The space $C(X)$ of real or complex-valued continuous functions can be defined on any topological space $X.$ In the non-compact case, however, $C(X)$ is not in general a Banach space with respect to the uniform norm since it may contain unbounded functions. Hence it is more typical to consider the space, denoted here $C_B(X)$ of bounded continuous functions on $X.$ This is a Banach space (in fact a commutative Banach algebra with identity) with respect to the uniform norm. (Hewitt & Stromberg 1965)

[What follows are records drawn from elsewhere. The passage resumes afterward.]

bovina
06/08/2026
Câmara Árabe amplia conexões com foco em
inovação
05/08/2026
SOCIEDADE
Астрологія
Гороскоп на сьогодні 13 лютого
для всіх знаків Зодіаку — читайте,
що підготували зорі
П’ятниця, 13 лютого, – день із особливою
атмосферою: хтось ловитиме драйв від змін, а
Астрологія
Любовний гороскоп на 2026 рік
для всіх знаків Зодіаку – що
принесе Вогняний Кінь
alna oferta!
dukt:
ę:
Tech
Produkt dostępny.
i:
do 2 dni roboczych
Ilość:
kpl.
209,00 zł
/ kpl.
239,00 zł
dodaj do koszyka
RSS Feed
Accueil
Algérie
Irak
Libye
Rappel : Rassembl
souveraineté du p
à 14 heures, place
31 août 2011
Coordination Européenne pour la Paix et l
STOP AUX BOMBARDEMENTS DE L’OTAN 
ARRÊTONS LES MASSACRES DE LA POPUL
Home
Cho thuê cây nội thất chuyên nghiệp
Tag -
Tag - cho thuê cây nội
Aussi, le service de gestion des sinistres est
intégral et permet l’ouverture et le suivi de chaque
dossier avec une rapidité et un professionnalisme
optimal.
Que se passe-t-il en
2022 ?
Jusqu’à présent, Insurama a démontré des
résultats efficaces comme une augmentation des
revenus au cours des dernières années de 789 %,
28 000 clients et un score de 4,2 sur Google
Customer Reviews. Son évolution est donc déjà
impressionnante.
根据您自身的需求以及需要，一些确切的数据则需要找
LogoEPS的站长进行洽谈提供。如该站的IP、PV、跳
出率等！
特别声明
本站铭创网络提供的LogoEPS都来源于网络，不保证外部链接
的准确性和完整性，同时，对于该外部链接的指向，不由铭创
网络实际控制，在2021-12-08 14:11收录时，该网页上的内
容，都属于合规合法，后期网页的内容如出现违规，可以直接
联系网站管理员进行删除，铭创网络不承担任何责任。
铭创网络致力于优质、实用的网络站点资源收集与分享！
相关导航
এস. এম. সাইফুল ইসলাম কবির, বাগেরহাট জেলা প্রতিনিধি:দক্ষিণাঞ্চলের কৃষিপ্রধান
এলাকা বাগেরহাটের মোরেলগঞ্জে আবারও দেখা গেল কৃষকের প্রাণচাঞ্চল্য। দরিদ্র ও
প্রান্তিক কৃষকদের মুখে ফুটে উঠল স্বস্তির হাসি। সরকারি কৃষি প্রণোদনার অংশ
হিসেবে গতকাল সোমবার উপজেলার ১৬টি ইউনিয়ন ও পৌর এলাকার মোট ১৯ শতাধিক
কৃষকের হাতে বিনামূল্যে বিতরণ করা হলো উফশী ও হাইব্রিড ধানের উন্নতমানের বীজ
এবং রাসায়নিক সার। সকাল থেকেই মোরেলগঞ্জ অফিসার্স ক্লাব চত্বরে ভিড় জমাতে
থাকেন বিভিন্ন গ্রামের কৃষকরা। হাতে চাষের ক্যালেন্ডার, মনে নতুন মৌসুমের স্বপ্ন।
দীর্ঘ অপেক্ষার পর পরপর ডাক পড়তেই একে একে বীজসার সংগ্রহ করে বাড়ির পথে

It is sometimes desirable, particularly in measure theory, to further refine this general definition by considering the special case when $X$ is a locally compact Hausdorff space. In this case, it is possible to identify a pair of distinguished subsets of $C_B(X)$: (Hewitt & Stromberg 1965)

- $C_{00}(X),$ the subset of $C(X)$ consisting of functions with compact support. This is called the space of functions vanishing in a neighborhood of infinity.
- $C_0(X),$ the subset of $C(X)$ consisting of functions such that for every $r > 0,$ there is a compact set $K \subseteq X$ such that $|f(x)| < r$ for all $x \in X \backslash K.$ This is called the space of functions vanishing at infinity.

The closure of $C_{00}(X)$ is precisely $C_0(X).$ In particular, the latter is a Banach space.